Notes. Maybe you want to make money in real estate but you don't want to actually own or manage the properties. Today's tight lending market creates a great opportunity to be a lender that holds notes secured by real estate. A completely passive income.
Commercial Opportunities to Make Money in Real Estate
  1. Commercial real estate investing is more complicated but there is also more money to be made in every deal. You too can make money in real estate by investing in commercial properties.
  2. Motels and hotels. These are a great way to make money in real estate when they are located in tourist areas or where business people frequently travel.
  3. Small commercial properties. A good starting point to make money in real estate here are small strip malls and small office buildings.
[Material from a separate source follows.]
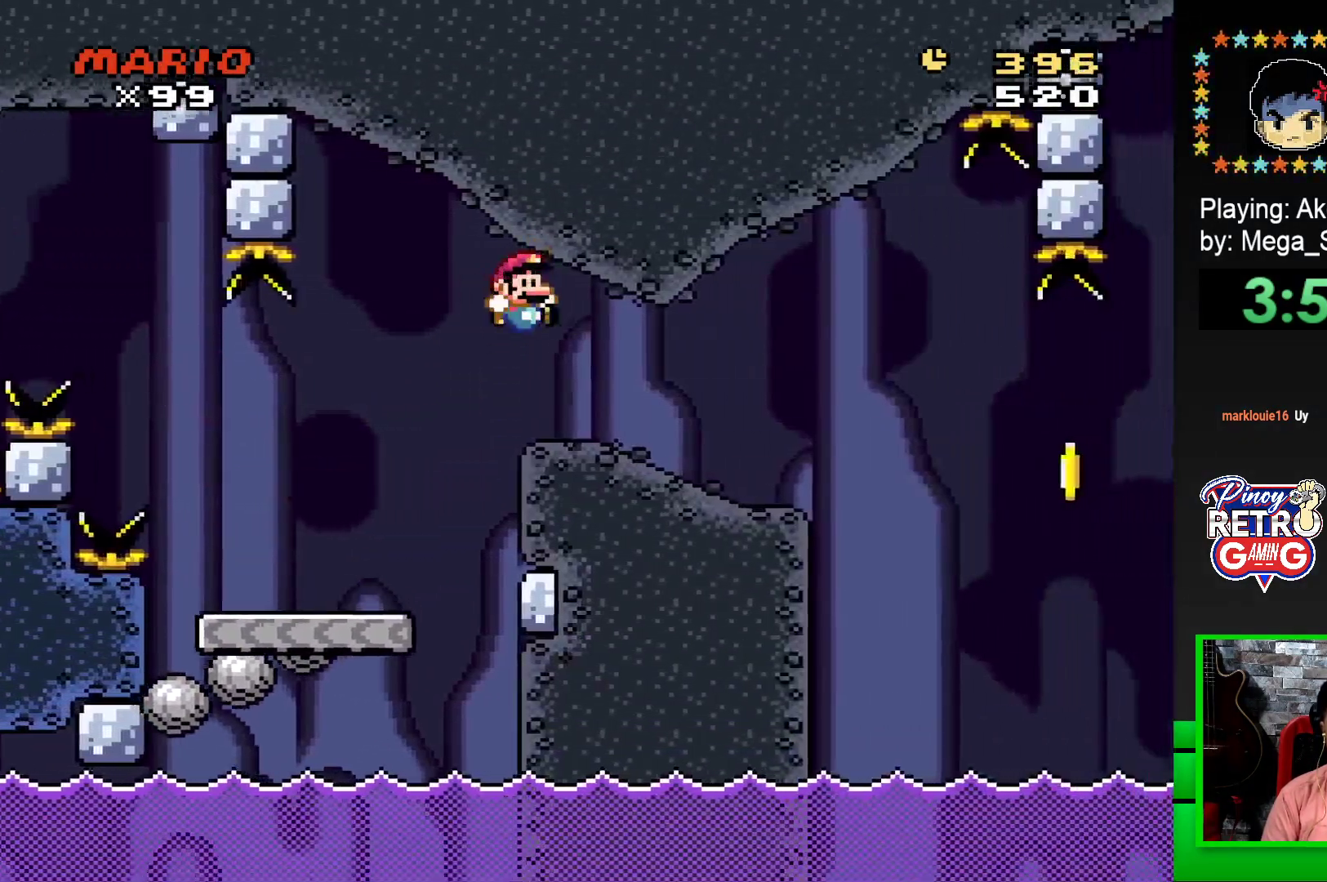
{"buttons": ["SQUARE", "DPAD_LEFT"], "events": [[367, "DPAD_RIGHT", "up"], [417, "DPAD_LEFT", "down"]]}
Your tenants will be long term.
  4. Industrial properties. These can be manufacturing sites, warehouses, or distribution centers. Typically, the tenant is responsible for most maintenance and repairs.
  5. NNN leases. These tend to be larger businesses and the tenant a large stable company that doesn't want to own the building for tax purposes. They lease for 30 years at a time and are fully responsible all expenses including insurance and property taxes.
  6. New commercial construction. This can be a highly profitable way to make money in real estate. However, it takes serious knowledge of the industry and strong financial backing. You need to be able to forecast what type of building will be needed a year or more from now, along with where to best build it. You're also going to have a lot of permitting issues and other governmental regulations. This one is not for the beginner or feint of heart.